The OpenClaw Problem, or: How I Stopped Wrapping Docker in VMs and Built a One-Command Setup Instead

The OpenClaw Problem, or: How I Stopped Wrapping Docker in VMs and Built a One-Command Setup Instead

# ai# macos# devops# opensource

Eugene Kovshilovsky

A continuation of 128GB of RAM, Zero Internet, and a Year of Building AI Infrastructure Nobody Asked...

A continuation of 128GB of RAM, Zero Internet, and a Year of Building AI Infrastructure Nobody Asked For

When I shipped headless agent mode for Cloister, I thought I'd solved the hard problem. VM isolation, consent policies, credential forwarding — all the security layers you'd want between an autonomous AI agent and your actual life. The next step was obvious: run OpenClaw inside it.

OpenClaw is an open-source AI agent framework — a persistent assistant that connects to Telegram, WhatsApp, iMessage, and runs tasks on your behalf. It has a gateway (the brain), nodes (execution endpoints), and a sandbox for running arbitrary code. It's powerful. It's also the kind of software whose community has been refreshingly honest about: don't run it on bare metal.

So I didn't. I ran it inside a Cloister VM. Inside Docker. Inside a Linux VM. On macOS.

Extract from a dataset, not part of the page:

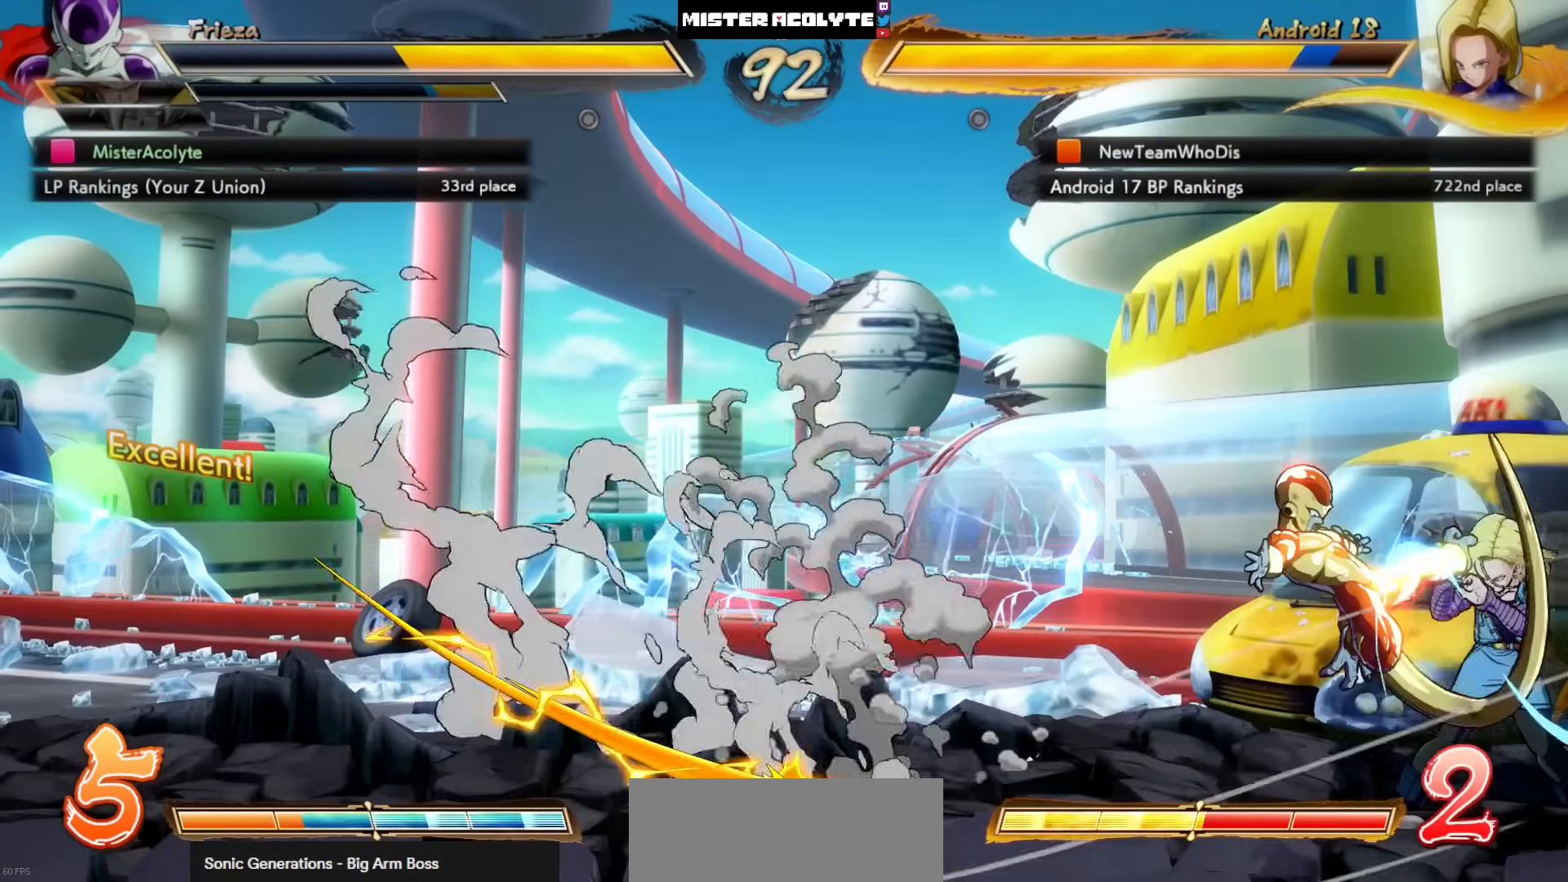
{"buttons": [], "left_stick": "center", "events": [[33, "DPAD_LEFT", "up"], [133, "SQUARE", "down"], [200, "SQUARE", "up"], [333, "SQUARE", "down"], [500, "SQUARE", "up"]]}
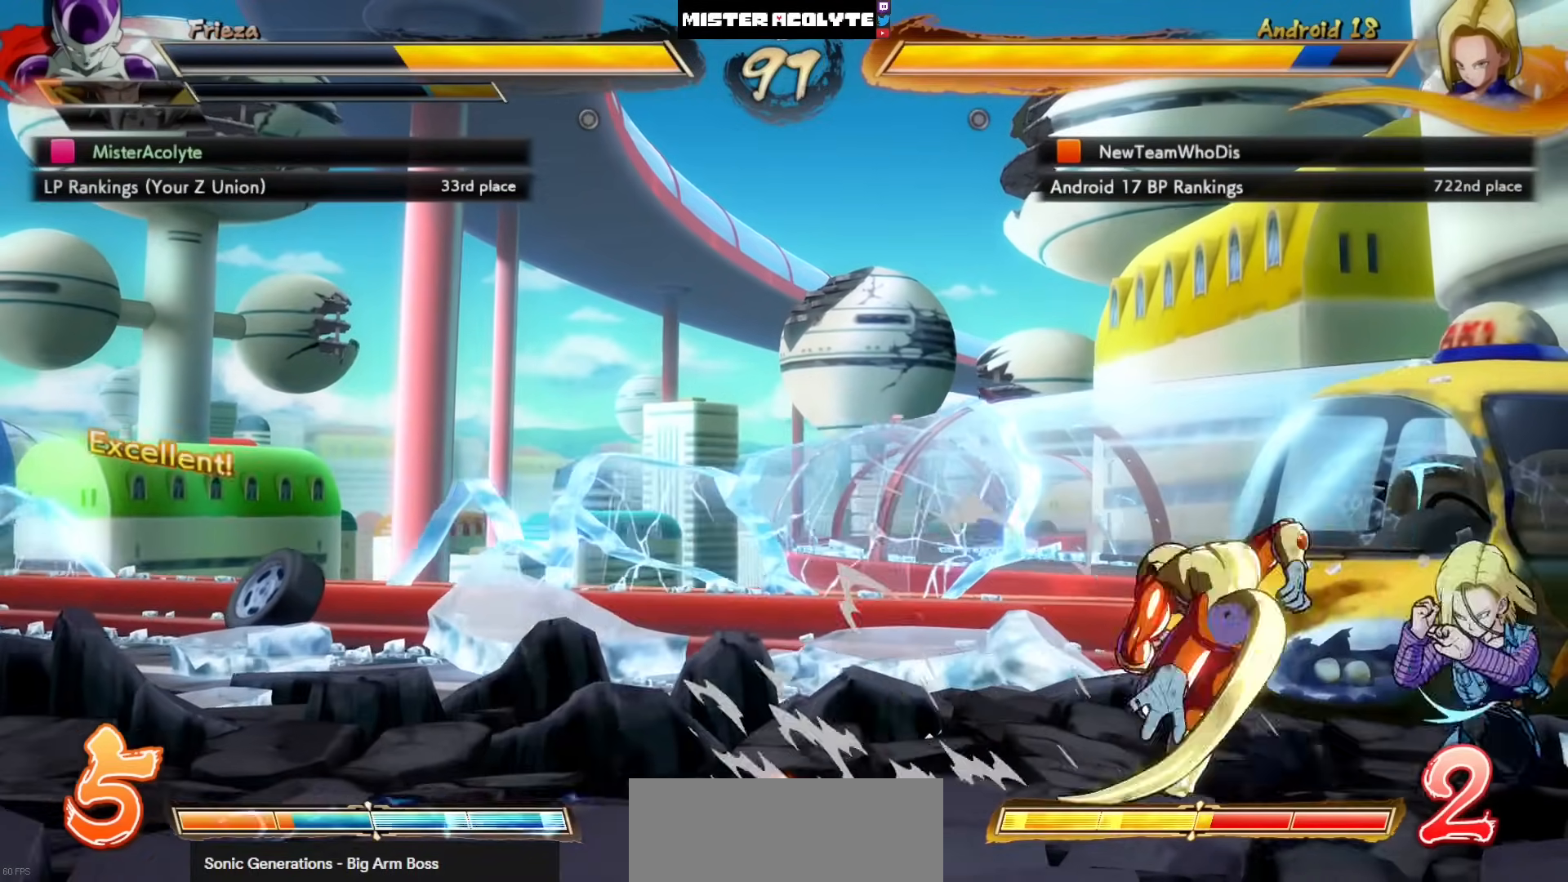
{"buttons": [], "left_stick": "center", "events": [[133, "CROSS", "down"], [300, "CROSS", "up"]]}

If that sentence made you wince, you're ahead of where I was.

Three Security Bypasses and a Caddy Proxy

The first sign something was architecturally wrong came when I tried to access OpenClaw's Control UI through an SSH tunnel. Three things broke, each requiring a security bypass:

CSP Header. OpenClaw's CSP hashes didn't match its actual inline scripts. The UI rendered as a blank page. Fix: a Caddy reverse proxy to strip and replace the header. Not ideal.
Device Auth. Docker NAT meant the gateway saw 172.18.x.x instead of 127.0.0.1, triggering device pairing over HTTPS — which SSH tunnels don't provide. Fix: dangerouslyDisableDeviceAuth: true. The flag's name judged me every time I opened the config.
Gateway Bind. Loopback binding + Docker port publishing don't mix. Fix: gateway.bind: lan, which is exactly what the security docs tell you not to do.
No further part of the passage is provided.